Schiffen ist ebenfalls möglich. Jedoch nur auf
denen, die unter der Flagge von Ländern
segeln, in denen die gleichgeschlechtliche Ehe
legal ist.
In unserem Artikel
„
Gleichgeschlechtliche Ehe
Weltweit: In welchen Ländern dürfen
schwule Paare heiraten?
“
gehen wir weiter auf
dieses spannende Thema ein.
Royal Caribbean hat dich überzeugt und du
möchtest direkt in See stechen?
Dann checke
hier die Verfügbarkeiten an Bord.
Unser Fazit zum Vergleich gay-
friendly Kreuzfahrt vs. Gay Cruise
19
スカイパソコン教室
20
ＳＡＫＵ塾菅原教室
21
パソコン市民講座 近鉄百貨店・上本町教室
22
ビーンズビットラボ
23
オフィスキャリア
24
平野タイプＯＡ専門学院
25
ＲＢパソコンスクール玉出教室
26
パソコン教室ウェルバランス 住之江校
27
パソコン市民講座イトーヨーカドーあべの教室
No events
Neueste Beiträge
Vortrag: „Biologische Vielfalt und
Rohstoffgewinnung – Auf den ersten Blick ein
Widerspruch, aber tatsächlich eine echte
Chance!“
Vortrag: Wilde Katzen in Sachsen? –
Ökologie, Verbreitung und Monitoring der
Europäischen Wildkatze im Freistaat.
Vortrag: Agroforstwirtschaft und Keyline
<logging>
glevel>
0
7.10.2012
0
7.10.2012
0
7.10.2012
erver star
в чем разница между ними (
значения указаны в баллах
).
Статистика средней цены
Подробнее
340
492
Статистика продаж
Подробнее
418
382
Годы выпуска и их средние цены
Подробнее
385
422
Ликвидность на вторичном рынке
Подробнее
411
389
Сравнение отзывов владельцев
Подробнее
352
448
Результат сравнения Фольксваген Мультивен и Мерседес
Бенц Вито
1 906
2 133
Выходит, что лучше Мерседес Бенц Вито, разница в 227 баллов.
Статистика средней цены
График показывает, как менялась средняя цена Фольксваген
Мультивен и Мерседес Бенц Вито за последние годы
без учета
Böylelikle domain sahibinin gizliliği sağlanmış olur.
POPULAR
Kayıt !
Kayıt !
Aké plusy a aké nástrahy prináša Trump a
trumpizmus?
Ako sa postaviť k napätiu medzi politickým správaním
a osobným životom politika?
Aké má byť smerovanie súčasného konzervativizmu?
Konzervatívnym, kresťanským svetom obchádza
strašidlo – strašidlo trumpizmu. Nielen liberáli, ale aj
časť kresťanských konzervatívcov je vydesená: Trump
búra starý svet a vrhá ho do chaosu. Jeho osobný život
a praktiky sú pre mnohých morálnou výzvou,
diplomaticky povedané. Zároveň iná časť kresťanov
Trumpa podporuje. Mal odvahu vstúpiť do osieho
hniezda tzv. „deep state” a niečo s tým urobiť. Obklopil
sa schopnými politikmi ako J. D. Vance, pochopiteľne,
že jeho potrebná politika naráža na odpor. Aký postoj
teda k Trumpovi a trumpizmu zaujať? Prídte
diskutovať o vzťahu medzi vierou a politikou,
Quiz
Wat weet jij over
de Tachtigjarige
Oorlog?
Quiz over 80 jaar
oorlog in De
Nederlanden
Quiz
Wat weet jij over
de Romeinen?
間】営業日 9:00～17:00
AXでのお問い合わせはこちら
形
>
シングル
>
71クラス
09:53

# Request:
Put all of the lines above into a numbered list, leaving out any blank lines.

# Output for this exercise:
1. Schiffen ist ebenfalls möglich. Jedoch nur auf
2. denen, die unter der Flagge von Ländern
3. segeln, in denen die gleichgeschlechtliche Ehe
4. legal ist.
5. In unserem Artikel
6. „
7. Gleichgeschlechtliche Ehe
8. Weltweit: In welchen Ländern dürfen
9. schwule Paare heiraten?
10. “
11. gehen wir weiter auf
12. dieses spannende Thema ein.
13. Royal Caribbean hat dich überzeugt und du
14. möchtest direkt in See stechen?
15. Dann checke
16. hier die Verfügbarkeiten an Bord.
17. Unser Fazit zum Vergleich gay-
18. friendly Kreuzfahrt vs. Gay Cruise
19. 19
20. スカイパソコン教室
21. 20
22. ＳＡＫＵ塾菅原教室
23. 21
24. パソコン市民講座 近鉄百貨店・上本町教室
25. 22
26. ビーンズビットラボ
27. 23
28. オフィスキャリア
29. 24
30. 平野タイプＯＡ専門学院
31. 25
32. ＲＢパソコンスクール玉出教室
33. 26
34. パソコン教室ウェルバランス 住之江校
35. 27
36. パソコン市民講座イトーヨーカドーあべの教室
37. No events
38. Neueste Beiträge
39. Vortrag: „Biologische Vielfalt und
40. Rohstoffgewinnung – Auf den ersten Blick ein
41. Widerspruch, aber tatsächlich eine echte
42. Chance!“
43. Vortrag: Wilde Katzen in Sachsen? –
44. Ökologie, Verbreitung und Monitoring der
45. Europäischen Wildkatze im Freistaat.
46. Vortrag: Agroforstwirtschaft und Keyline
47. <logging>
48. glevel>
49. 0
50. 7.10.2012
51. 0
52. 7.10.2012
53. 0
54. 7.10.2012
55. erver star
56. в чем разница между ними (
57. значения указаны в баллах
58. ).
59. Статистика средней цены
60. Подробнее
61. 340
62. 492
63. Статистика продаж
64. Подробнее
65. 418
66. 382
67. Годы выпуска и их средние цены
68. Подробнее
69. 385
70. 422
71. Ликвидность на вторичном рынке
72. Подробнее
73. 411
74. 389
75. Сравнение отзывов владельцев
76. Подробнее
77. 352
78. 448
79. Результат сравнения Фольксваген Мультивен и Мерседес
80. Бенц Вито
81. 1 906
82. 2 133
83. Выходит, что лучше Мерседес Бенц Вито, разница в 227 баллов.
84. Статистика средней цены
85. График показывает, как менялась средняя цена Фольксваген
86. Мультивен и Мерседес Бенц Вито за последние годы
87. без учета
88. Böylelikle domain sahibinin gizliliği sağlanmış olur.
89. POPULAR
90. Kayıt !
91. Kayıt !
92. Aké plusy a aké nástrahy prináša Trump a
93. trumpizmus?
94. Ako sa postaviť k napätiu medzi politickým správaním
95. a osobným životom politika?
96. Aké má byť smerovanie súčasného konzervativizmu?
97. Konzervatívnym, kresťanským svetom obchádza
98. strašidlo – strašidlo trumpizmu. Nielen liberáli, ale aj
99. časť kresťanských konzervatívcov je vydesená: Trump
100. búra starý svet a vrhá ho do chaosu. Jeho osobný život
101. a praktiky sú pre mnohých morálnou výzvou,
102. diplomaticky povedané. Zároveň iná časť kresťanov
103. Trumpa podporuje. Mal odvahu vstúpiť do osieho
104. hniezda tzv. „deep state” a niečo s tým urobiť. Obklopil
105. sa schopnými politikmi ako J. D. Vance, pochopiteľne,
106. že jeho potrebná politika naráža na odpor. Aký postoj
107. teda k Trumpovi a trumpizmu zaujať? Prídte
108. diskutovať o vzťahu medzi vierou a politikou,
109. Quiz
110. Wat weet jij over
111. de Tachtigjarige
112. Oorlog?
113. Quiz over 80 jaar
114. oorlog in De
115. Nederlanden
116. Quiz
117. Wat weet jij over
118. de Romeinen?
119. 間】営業日 9:00～17:00
120. AXでのお問い合わせはこちら
121. 形
122. >
123. シングル
124. >
125. 71クラス
126. 09:53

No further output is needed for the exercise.